> [EXERCISE] Please write out every line of the records below word for word, leaving the pictures out of your answer.

> [SUPPLIED RECORDS]
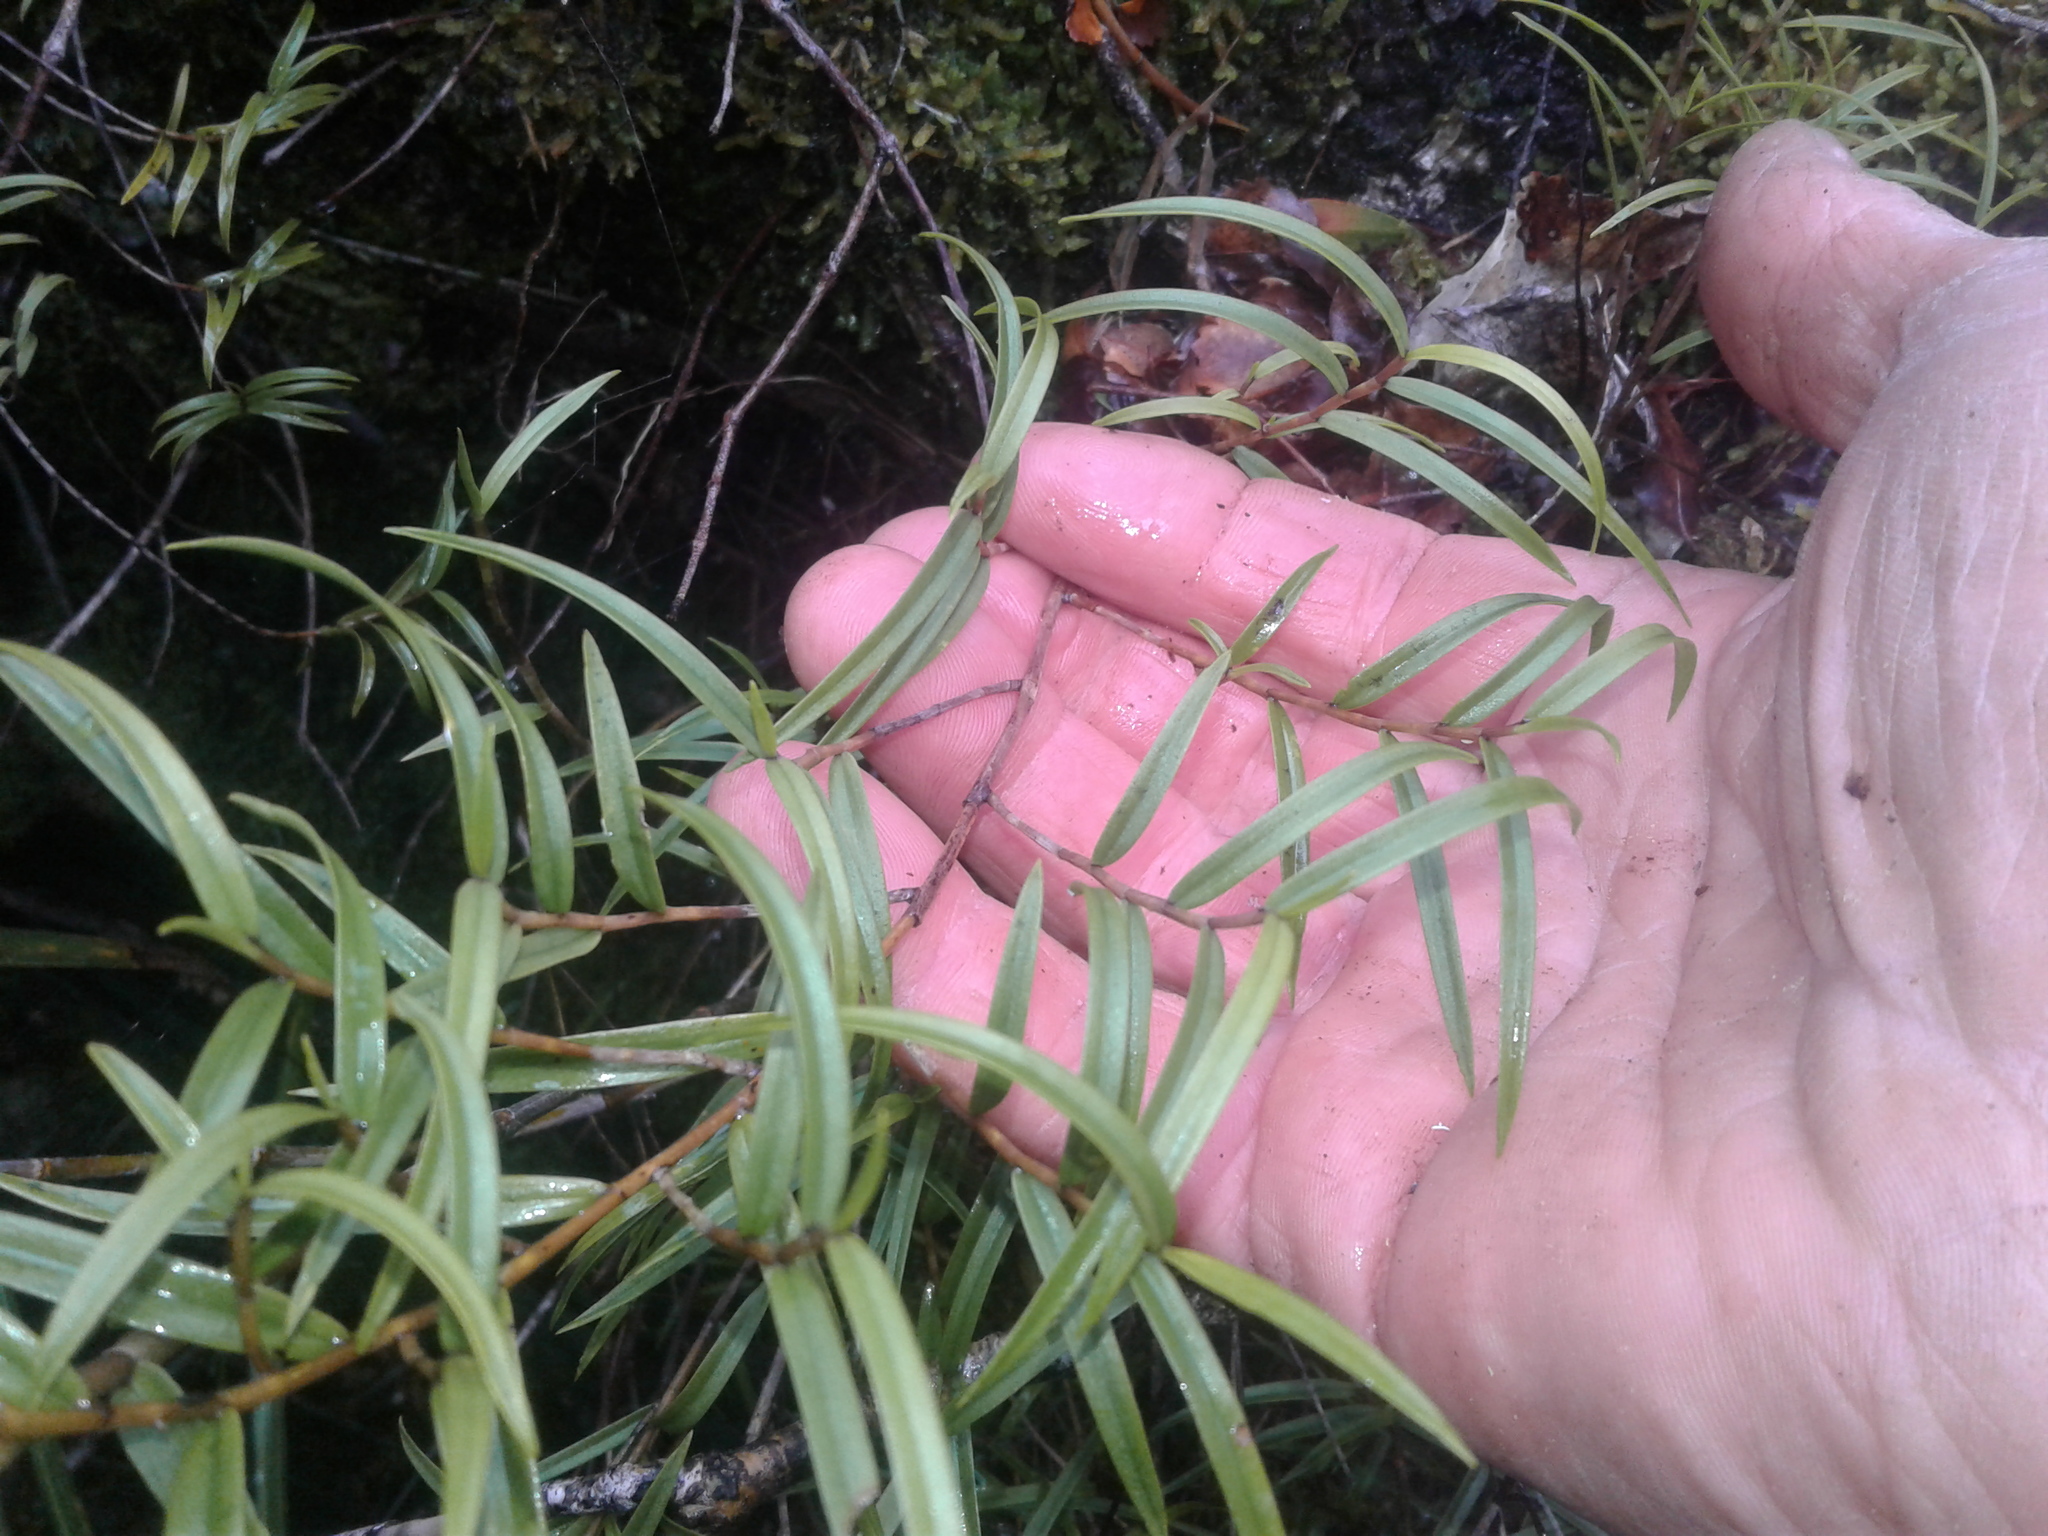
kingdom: Plantae
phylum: Tracheophyta
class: Liliopsida
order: Asparagales
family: Orchidaceae
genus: Dendrobium
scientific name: Dendrobium cunninghamii
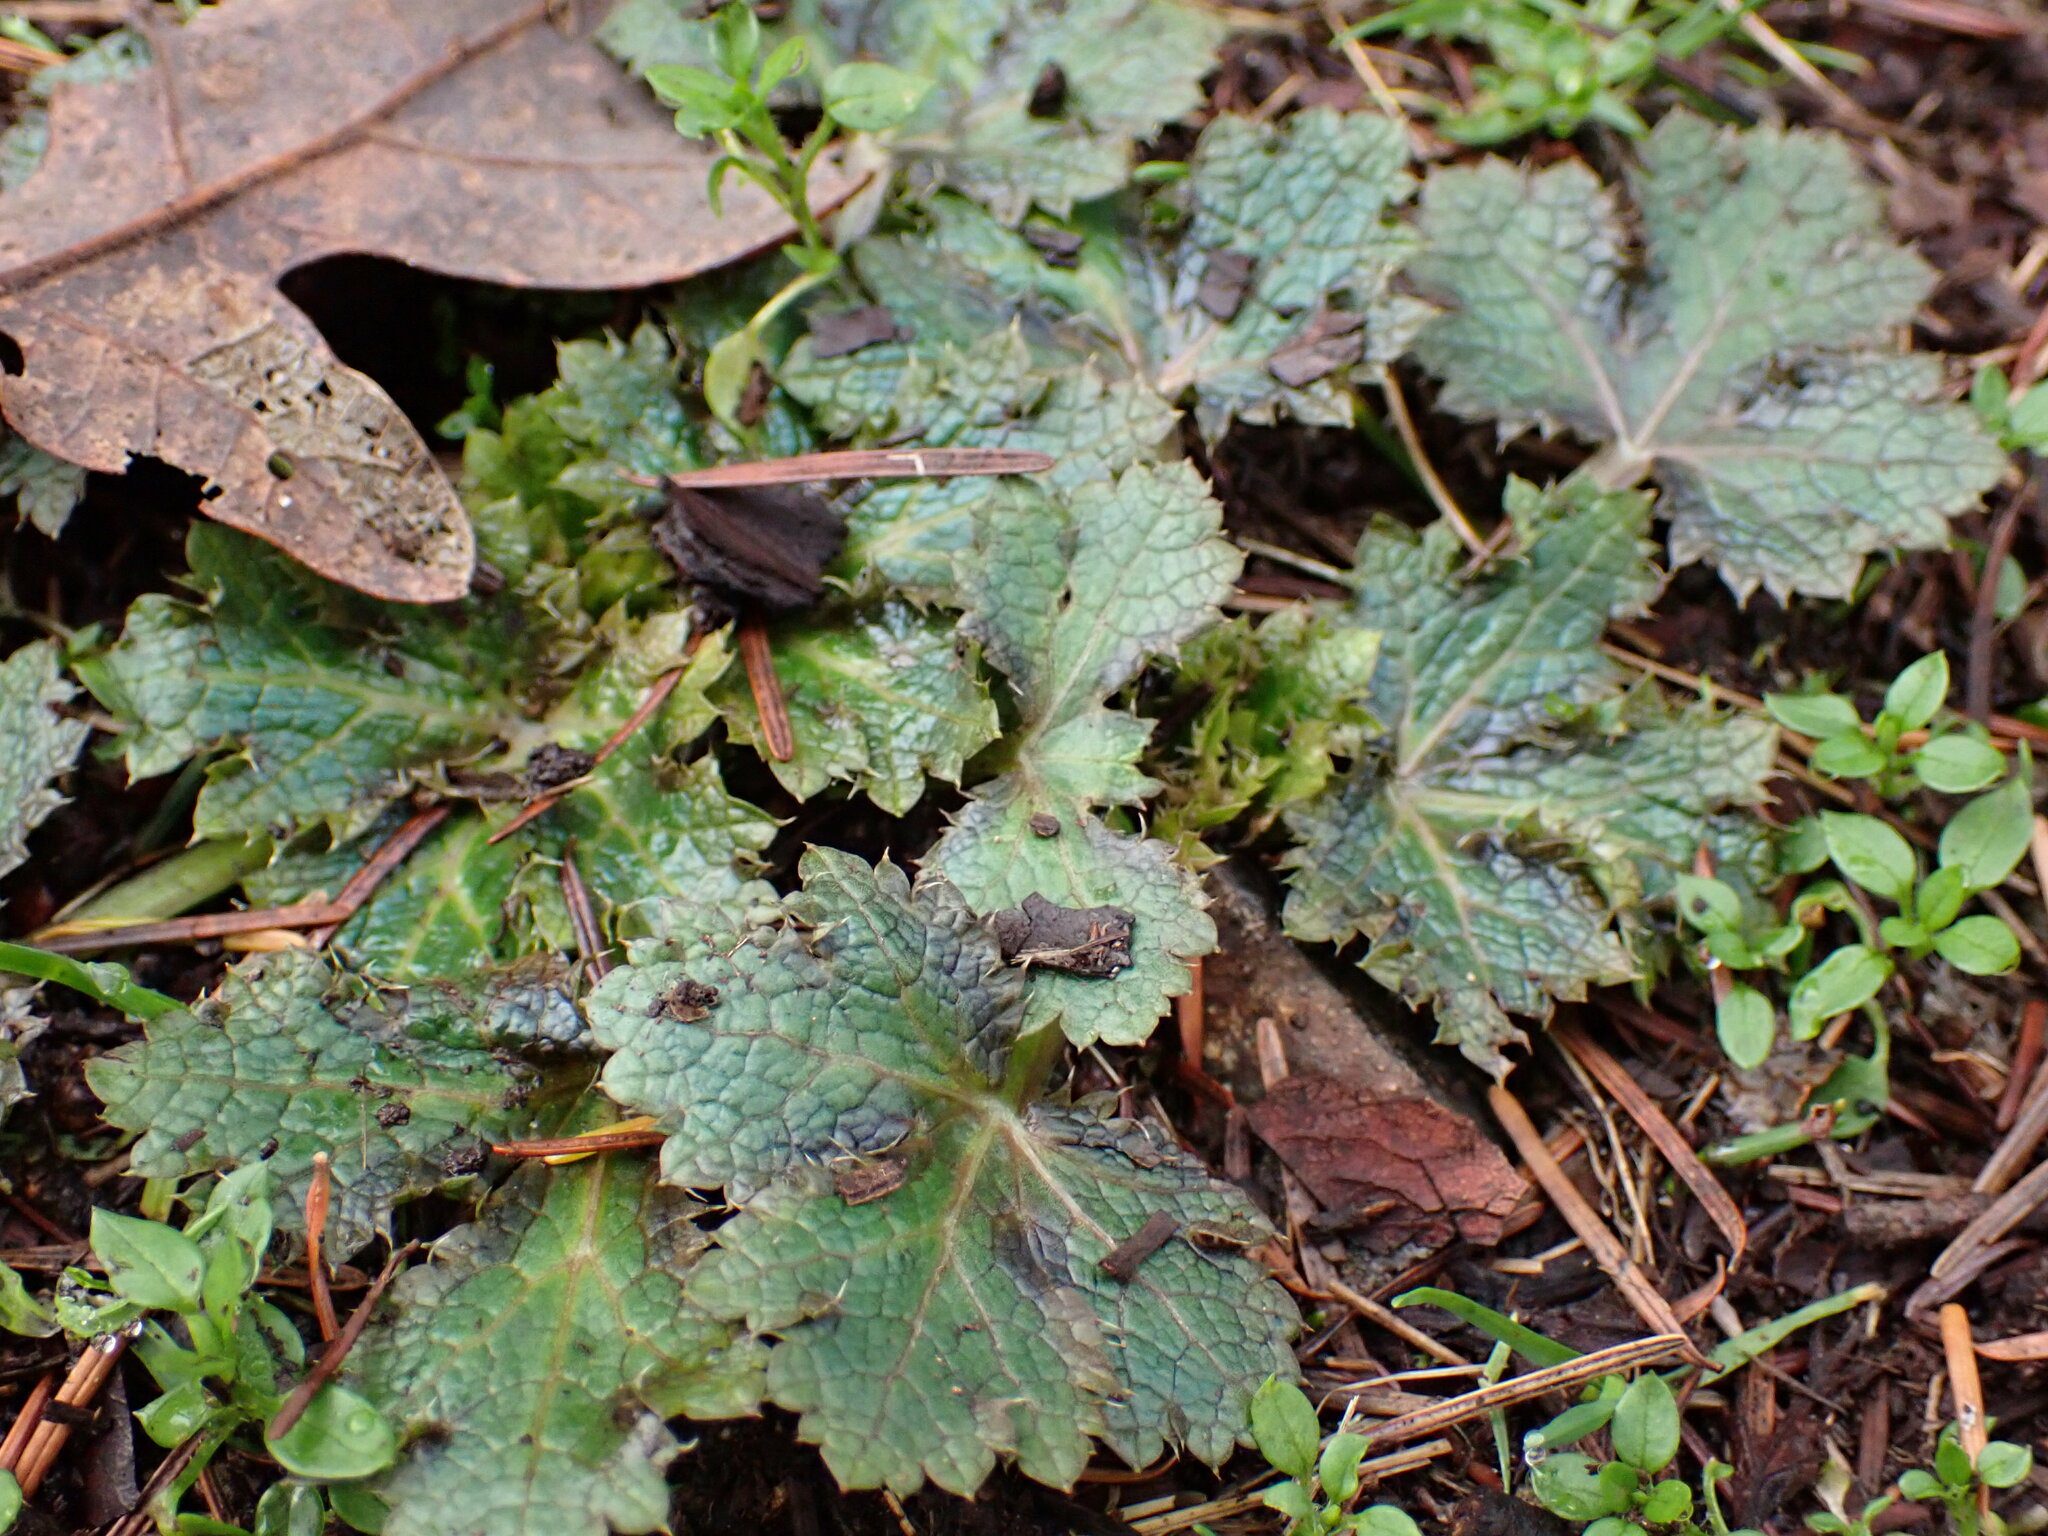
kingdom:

> [RESULT OF THE EXERCISE]
kingdom: Plantae
phylum: Tracheophyta
class: Liliopsida
order: Asparagales
family: Orchidaceae
genus: Dendrobium
scientific name: Dendrobium cunninghamii
kingdom:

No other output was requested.